▶ WHAT NEEDS TO BE DONE: Which lines of the data hold the word "that"? Copy all of them.

BEGIN RECORDS FOR THE TASK

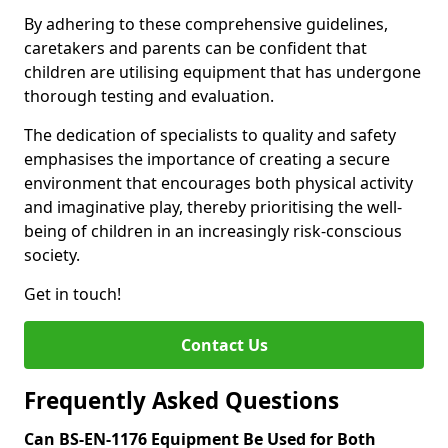
By adhering to these comprehensive guidelines,
caretakers and parents can be confident that
children are utilising equipment that has undergone
thorough testing and evaluation.
The dedication of specialists to quality and safety
emphasises the importance of creating a secure
environment that encourages both physical activity
and imaginative play, thereby prioritising the well-
being of children in an increasingly risk-conscious
society.
Get in touch!
Contact Us
Frequently Asked Questions
Can BS-EN-1176 Equipment Be Used for Both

END RECORDS FOR THE TASK

▶ RESPONSE AREA:
caretakers and parents can be confident that
children are utilising equipment that has undergone
environment that encourages both physical activity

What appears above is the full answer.